== DATA TO EXAMINE
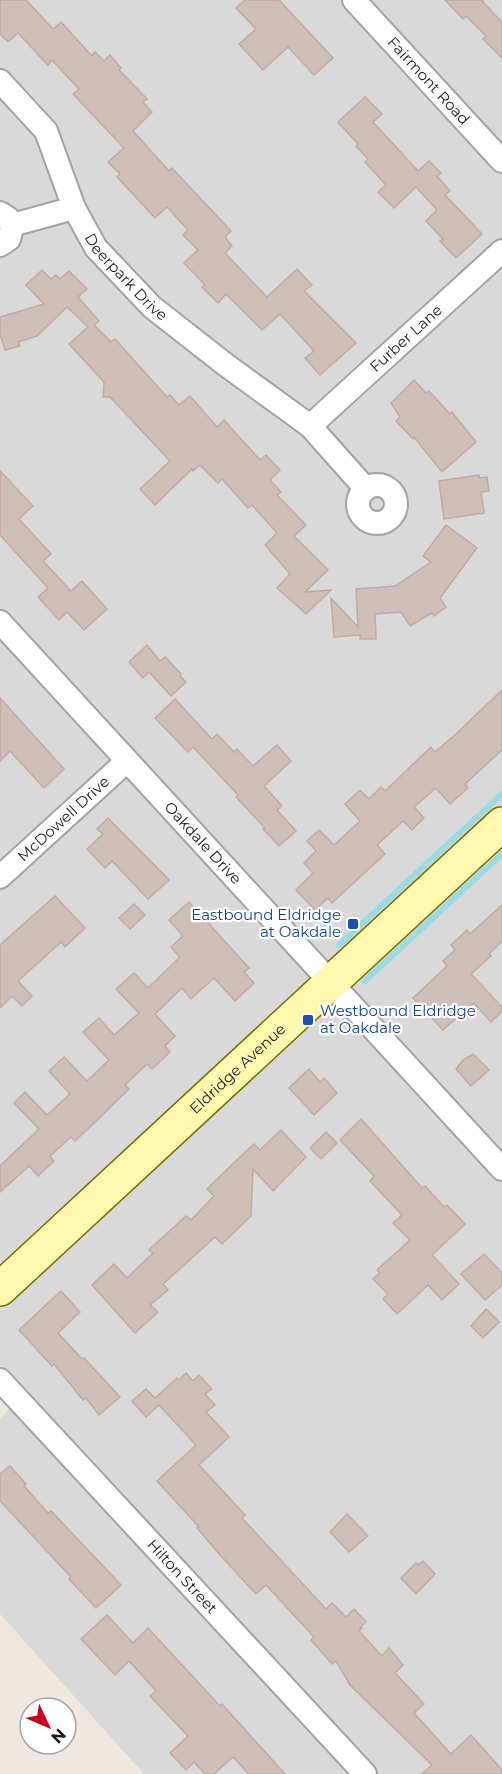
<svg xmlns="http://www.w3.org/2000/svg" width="502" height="1774" font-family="Montserrat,sans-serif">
	<rect width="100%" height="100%" fill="#efe8e0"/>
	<polygon fill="#dad9d9" points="0,0 502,0 502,1774 144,1774 0,1614 0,1418 12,1406 0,1392"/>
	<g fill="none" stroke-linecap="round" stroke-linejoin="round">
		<g stroke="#9cdbe1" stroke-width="6">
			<polyline points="339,945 502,794"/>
			<polyline points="365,981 502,854"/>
		</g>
	</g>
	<g fill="#cfbfb9" stroke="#c1aba1" stroke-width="1.5">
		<polygon points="0,0 26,0 53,29 61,22 92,56 95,52 104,61 110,55 121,68 119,70 147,99 143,102 152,112 133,131 169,171 172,168 231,231 225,237 232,246 225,253 267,297 297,269 312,285 304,291 356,343 320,375 305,358 314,351 280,314 262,330 226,294 218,303 202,287 205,285 184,263 198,250 183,235 188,230 167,207 155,218 117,177 120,174 108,162 124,148 73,94 79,89 52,60 48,65 18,33 8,42 0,34"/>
		<polygon points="245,0 279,0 333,58 314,75 288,47 263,70 239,44 256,29 236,8"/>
		<polygon points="445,0 483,0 482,1 502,22 502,58 483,39 486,36 466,16 463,19"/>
		<polygon points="365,97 382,114 373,122 418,171 429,161 441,173 437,176 450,191 445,195 482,234 456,258 440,241 443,239 426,221 437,210 416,187 394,208 378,192 386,185 365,162 368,159 356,146 358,144 338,122"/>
		<polygon points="42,270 51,279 56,275 60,279 69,271 87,289 78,297 99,321 94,325 111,342 115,339 167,397 170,395 179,405 190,396 217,427 224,420 260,460 266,455 280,470 270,480 281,492 277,495 306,525 294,536 328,570 305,592 331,590 306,614 277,588 290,574 265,545 277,533 252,505 248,508 222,479 218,483 200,465 193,471 192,469 155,505 140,489 170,461 110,397 103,397 104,382 69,344 88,327 67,307 37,336 18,342 20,346 5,350 0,334 0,317 44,304 26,285"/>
		<polygon points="414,380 426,393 429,391 450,414 452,412 476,442 442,472 414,437 413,439 396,421 400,417 391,403"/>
		<polygon points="0,471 33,506 19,519 51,554 43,561 71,591 82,581 107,609 84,630 67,612 59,620 38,597 48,588 0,535"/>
		<polygon points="479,475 479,478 487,477 489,491 481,492 484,513 444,519 439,481"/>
		<polygon points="446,525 477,548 440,598 446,607 434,616 432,613 410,626 401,612 375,614 376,639 360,639 360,635 334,637 331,598 358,627 356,589 395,586 431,562 423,556"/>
		<polygon points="147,645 160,661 165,657 181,674 180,676 186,682 171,696 149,672 143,678 129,662"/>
		<polygon points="502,690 502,750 465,784 468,788 450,804 436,788 414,807 424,818 412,830 403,821 377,845 385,854 332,903 328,898 315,910 296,890 313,873 304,863 316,851 307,841 319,830 334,845 360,821 345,804 360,790 369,799 381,787 385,791 431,747 435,752 457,733"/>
		<polygon points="0,698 64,769 44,788 10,751 0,761"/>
		<polygon points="175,699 212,739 217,734 234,752 237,749 253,766 277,745 291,761 264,786 282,806 277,810 296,831 279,846 263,829 265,828 236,797 238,795 193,747 188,752 155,718"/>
		<polygon points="108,818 169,880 148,899 112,861 105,868 87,849 103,834 97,829"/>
		<polygon points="55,896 85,928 65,947 61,942 18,981 32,996 22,1006 12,996 0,1008 0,945"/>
		<polygon points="189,902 249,968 244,972 254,983 235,1001 214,978 191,999 182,988 155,1014 175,1036 165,1046 170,1052 152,1069 147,1064 125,1085 129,1089 93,1124 75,1141 71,1137 50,1156 54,1161 38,1176 29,1166 0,1192 0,1166 39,1129 14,1103 25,1092 47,1115 70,1094 49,1071 64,1057 87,1081 109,1060 83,1032 99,1018 114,1035 139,1013 116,989 134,973 148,988 180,957 171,947 183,936 169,920"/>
		<polygon points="134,904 145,915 130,929 119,918"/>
		<polygon points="502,905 502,941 489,954 491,956 471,974 502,1007 502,1011 491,1022 474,1003 443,1030 413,998 447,966 443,961 455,950 451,945 467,930 470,934"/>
		<polygon points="473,1054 489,1070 471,1086 456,1069 463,1060"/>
		<polygon points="309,1069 320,1082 324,1078 337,1093 314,1115 289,1088"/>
		<polygon points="361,1119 422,1188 425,1186 444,1207 447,1205 465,1224 432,1255 459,1284 442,1300 428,1285 397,1314 383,1299 388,1294 373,1279 380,1273 377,1270 410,1240 393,1223 402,1215 370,1181 374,1176 340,1140"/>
		<polygon points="281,1130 306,1157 273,1191 253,1169 251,1216 222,1244 215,1237 163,1284 168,1290 150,1305 158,1312 135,1333 92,1285 114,1264 127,1278 153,1253 149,1250 186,1216 191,1220 214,1196 207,1189 241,1156 254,1144 260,1150"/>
		<polygon points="326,1132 337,1143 321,1159 310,1148"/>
		<polygon points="484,1254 502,1273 502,1285 485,1300 461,1274"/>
		<polygon points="61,1291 80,1312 58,1333 82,1359 84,1358 120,1397 99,1415 86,1398 83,1400 54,1364 52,1366 19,1330"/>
		<polygon points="486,1309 499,1322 483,1338 471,1326"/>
		<polygon points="186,1373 193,1381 199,1375 212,1389 205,1394 215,1405 206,1412 229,1437 199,1465 245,1515 242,1518 326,1609 332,1603 346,1617 354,1609 366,1622 360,1627 362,1628 359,1631 382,1656 389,1648 403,1665 395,1673 424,1704 414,1713 451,1754 471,1735 502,1770 502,1774 422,1774 432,1765 350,1685 336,1661 332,1664 311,1640 314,1637 266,1585 256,1594 220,1555 197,1528 199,1527 157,1481 196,1445 159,1405 146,1417 132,1401 146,1389 155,1398 177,1378 179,1380"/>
		<polygon points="10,1466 26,1484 24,1486 48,1513 51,1511 121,1585 96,1608 69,1579 71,1577 0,1501 0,1474"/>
		<polygon points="347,1514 368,1536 349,1552 330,1532"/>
		<polygon points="423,1561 435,1574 416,1594 401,1578 416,1563 418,1565"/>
		<polygon points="107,1615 133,1643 148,1628 220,1706 222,1704 285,1774 249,1774 233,1757 214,1774 205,1774 194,1762 186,1770 170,1753 188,1736 150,1696 156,1691 129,1661 115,1675 81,1639"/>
	</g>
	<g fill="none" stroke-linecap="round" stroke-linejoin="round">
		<g stroke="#a3a3a3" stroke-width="26">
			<g id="street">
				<path id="s1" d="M354,0L502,161"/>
				<path id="s2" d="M0,81L46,131L74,208L96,248L152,307L226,365L310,426L366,489"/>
				<polyline points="0,213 8,218 12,228 9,239 0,245"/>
				<polyline points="12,225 74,208"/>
				<path id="s3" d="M310,426L502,251"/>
				<circle cx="377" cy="504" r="19"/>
				<path id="s4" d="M0,622L502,1169"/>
				<path id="s5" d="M0,877L127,761"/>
				<path id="s6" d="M0,1380L365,1774"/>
			</g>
		</g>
		<g stroke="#767200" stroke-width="36">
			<g id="secondary">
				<path id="s7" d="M0,1289L502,824"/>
			</g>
		</g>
		<use href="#street" stroke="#fff" stroke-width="22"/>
		<use href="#secondary" stroke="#fff8ae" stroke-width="33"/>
	</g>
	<g fill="#1a4fb4" stroke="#fff" stroke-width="2">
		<rect x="347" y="918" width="12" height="12" rx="3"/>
		<rect x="302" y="1014" width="12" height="12" rx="3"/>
	</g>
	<g text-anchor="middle" stroke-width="4.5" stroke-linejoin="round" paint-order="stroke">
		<g font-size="15" fill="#1c1c1c" stroke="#fff">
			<text dy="5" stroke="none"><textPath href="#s1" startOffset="110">Fairmont Road</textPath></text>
			<text dy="5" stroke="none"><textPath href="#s2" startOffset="237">Deerpark Drive</textPath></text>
			<text dy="5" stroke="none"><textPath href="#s3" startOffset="130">Furber Lane</textPath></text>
			<text dy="5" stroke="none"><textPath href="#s5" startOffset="86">McDowell Drive</textPath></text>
			<text dy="5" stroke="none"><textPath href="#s4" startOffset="300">Oakdale Drive</textPath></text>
			<text dy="5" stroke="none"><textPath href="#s7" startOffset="324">Eldridge Avenue</textPath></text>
			<text dy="5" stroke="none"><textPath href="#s6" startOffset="268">Hilton Street</textPath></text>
		</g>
		<g font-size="15" fill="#164399" stroke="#fff" text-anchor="end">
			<text x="341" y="920">Eastbound Eldridge<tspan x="341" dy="17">at Oakdale</tspan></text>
			<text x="320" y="1016" text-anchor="start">Westbound Eldridge<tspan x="320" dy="17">at Oakdale</tspan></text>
		</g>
	</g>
	<g transform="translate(48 1726) rotate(134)"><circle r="28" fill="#ffffff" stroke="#a4a4a4" stroke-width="1.5"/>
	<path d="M0-4.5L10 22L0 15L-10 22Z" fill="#c8001c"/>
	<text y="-9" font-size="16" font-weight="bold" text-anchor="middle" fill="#1c1c1c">N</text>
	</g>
</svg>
====
• _WHAT YOU SHOULD DO_: The lines of the records that contain the string "middle" should be located and copied.

• _RESULT_:
	<g text-anchor="middle" stroke-width="4.5" stroke-linejoin="round" paint-order="stroke">
	<text y="-9" font-size="16" font-weight="bold" text-anchor="middle" fill="#1c1c1c">N</text>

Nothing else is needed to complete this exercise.